Third-Party Libraries

Lahuta relies specifically on three libraries: MDAnalysis, Gemmi, and OpenBabel. MDAnalysis is used for loading data from MD simulations. Gemmi is used for parsing PDBx/mmCIF files. OpenBabel is used for SMARTS pattern matching and perception of chemical properties (bonds, aromaticity, etc.). Lahuta has internal API that allows it to use these libraries very efficiently and initialize the required objects depending on the data source. For example, if the data is loaded from a PDB file, then the Gemmi.Structure object is used for parsing the file. The MDAnalysis.Universe, and OpenBabel.OBMol objects are created from the Gemmi.Structure object.

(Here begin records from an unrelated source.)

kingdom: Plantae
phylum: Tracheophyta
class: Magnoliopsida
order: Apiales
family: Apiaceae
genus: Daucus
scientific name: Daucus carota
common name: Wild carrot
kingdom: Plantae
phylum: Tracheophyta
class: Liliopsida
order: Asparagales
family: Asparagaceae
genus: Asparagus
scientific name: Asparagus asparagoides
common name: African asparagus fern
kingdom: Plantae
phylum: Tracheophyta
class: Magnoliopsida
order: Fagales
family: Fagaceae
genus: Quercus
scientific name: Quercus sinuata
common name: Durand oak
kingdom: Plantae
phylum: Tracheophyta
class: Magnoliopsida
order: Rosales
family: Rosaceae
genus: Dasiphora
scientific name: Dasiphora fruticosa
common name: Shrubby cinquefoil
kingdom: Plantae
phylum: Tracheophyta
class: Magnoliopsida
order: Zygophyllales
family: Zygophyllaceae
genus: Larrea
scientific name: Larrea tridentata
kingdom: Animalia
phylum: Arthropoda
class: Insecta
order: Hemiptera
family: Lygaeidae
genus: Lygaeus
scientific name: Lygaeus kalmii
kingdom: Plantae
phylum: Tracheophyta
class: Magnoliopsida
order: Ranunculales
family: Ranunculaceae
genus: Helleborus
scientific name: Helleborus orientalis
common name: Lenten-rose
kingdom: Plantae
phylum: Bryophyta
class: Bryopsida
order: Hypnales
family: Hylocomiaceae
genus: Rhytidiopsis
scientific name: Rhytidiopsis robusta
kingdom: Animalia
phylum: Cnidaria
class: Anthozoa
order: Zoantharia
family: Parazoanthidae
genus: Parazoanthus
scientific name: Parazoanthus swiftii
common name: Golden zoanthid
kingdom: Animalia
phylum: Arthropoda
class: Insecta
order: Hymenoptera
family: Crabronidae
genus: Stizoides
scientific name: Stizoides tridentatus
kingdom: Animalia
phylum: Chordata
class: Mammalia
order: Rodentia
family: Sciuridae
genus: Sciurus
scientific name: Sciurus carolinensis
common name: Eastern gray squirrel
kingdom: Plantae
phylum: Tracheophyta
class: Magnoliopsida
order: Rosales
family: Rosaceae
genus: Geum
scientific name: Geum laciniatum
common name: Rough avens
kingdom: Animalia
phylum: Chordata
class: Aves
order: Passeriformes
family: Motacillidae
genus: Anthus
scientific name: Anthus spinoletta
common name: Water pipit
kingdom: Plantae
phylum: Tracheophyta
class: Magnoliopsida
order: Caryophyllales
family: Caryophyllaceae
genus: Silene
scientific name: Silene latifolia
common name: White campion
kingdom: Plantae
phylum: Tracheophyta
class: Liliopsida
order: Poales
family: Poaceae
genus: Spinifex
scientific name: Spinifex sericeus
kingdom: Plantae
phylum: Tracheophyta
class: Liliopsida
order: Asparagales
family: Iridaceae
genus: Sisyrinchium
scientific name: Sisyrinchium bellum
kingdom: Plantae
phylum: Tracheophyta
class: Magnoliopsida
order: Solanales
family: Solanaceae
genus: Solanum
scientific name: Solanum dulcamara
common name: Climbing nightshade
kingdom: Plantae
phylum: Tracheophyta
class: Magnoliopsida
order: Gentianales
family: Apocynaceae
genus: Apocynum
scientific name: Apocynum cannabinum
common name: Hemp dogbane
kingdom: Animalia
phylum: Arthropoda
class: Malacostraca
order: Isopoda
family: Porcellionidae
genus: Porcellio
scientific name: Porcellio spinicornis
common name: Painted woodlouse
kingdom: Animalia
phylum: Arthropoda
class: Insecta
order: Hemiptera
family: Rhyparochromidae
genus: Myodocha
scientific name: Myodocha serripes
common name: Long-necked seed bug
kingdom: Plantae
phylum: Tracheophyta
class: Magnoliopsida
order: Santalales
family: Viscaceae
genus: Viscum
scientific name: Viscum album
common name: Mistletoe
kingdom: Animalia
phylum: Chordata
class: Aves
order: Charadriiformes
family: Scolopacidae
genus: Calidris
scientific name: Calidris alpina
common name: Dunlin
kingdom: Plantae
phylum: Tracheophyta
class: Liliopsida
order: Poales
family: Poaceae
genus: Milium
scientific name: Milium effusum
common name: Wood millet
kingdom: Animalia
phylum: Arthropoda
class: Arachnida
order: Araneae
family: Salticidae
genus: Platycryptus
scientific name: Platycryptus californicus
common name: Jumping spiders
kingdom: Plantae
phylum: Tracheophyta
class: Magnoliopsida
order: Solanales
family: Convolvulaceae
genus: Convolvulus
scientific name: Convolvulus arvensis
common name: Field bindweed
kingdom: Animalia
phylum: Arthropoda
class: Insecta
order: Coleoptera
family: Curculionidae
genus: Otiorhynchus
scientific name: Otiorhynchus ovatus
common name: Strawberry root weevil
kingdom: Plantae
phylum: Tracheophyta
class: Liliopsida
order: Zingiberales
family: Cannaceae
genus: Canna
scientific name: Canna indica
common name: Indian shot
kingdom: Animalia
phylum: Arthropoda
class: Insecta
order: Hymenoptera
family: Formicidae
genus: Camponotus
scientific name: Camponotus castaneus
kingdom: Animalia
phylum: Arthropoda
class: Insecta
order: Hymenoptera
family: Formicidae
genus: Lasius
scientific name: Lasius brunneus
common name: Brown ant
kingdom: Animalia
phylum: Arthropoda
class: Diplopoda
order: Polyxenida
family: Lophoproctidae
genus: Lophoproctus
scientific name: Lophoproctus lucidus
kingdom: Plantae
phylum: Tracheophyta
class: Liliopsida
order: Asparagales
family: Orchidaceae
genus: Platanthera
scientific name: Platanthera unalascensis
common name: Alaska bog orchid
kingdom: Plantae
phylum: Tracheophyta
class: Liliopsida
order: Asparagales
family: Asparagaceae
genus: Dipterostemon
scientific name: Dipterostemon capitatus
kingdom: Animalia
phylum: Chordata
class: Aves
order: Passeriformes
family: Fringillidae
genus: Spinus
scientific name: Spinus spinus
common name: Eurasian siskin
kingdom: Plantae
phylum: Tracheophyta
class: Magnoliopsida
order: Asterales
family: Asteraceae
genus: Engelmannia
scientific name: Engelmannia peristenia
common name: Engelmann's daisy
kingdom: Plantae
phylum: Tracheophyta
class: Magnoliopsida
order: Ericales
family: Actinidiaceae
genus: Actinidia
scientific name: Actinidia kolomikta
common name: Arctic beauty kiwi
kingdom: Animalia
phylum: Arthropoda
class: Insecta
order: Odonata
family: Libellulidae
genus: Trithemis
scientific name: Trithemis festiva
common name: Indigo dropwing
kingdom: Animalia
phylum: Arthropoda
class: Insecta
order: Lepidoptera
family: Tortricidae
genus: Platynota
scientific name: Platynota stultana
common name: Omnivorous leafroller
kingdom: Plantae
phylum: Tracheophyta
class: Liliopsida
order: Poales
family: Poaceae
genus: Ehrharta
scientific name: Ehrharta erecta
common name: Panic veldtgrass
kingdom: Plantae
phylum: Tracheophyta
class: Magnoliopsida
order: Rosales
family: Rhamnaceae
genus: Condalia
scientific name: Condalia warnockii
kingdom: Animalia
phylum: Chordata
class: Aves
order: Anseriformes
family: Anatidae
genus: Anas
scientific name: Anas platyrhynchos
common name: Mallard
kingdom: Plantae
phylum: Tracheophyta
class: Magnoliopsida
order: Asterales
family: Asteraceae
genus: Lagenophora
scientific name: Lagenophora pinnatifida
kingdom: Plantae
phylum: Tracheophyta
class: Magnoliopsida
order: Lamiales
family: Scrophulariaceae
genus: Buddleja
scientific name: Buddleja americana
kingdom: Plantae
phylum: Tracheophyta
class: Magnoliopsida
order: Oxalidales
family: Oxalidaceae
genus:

Example - Accessing the Underlying Objects
from lahuta import Luni

luni = Luni("path/to/file.pdb")

# Accessing Underlying Objects
mda_ag = luni.to("mda") # (1)!
ob_obmol = luni.to("mol") # (2)!
  1. The to method is used to convert the Luni object to an MDAnalysis.AtomGroup object.
  2. The to method is used to convert the Luni object to an OpenBabel.OBMol object.

Warning

Calling the to method with "mol" as an argument will trigger the perception of chemical properties. This is done for performance reasons, because OpenBabel does not support vectorized OBMol creation and we have to iterate over all atoms instead. To ensure we only do this once, all required chemical perceptions and SMARTS pattern matching are done the first time the to method is called with "mol" as an argument. The resulting OpenBabel.OBMol object is then cached and returned on subsequent calls.

Chemical Perception and SMARTS Pattern Matching

Lahuta relies on OpenBabel for chemical perception and SMARTS pattern matching. Depending on the system and the type of hardware, this process may be the most time consuming step in the analysis pipeline. We have made a few attempts to speed this process up, but challenges using OpenBabel's API and inherent difficulties in parallelizing unpicklable objects have limited our success. Regardless, for the vast majority of structures and systems, this process is very fast and should not be a bottleneck.

For MD simulations, which can get very large, and if the user wishes to compute contacts for all atoms without any pre-processing or filtering, and if this analyis is done on old hardware, then this process may take a few seconds. Even then, this process is only done once and not for all frames in the trajectory.

Example - Getting the system ready
from lahuta import Luni

luni = Luni("path/to/file.pdb")

# Getting the system ready (compute perception and SMARTS pattern matching)
luni.ready() # (1)!

# Computing Neighbors
ns = luni.compute_neighbors()
  1. This method is auto-invoked by compute_neighbors or when the to method uses "mol" as an argument. While it's usually automatic, you can call it directly if desired to make the computation explicit.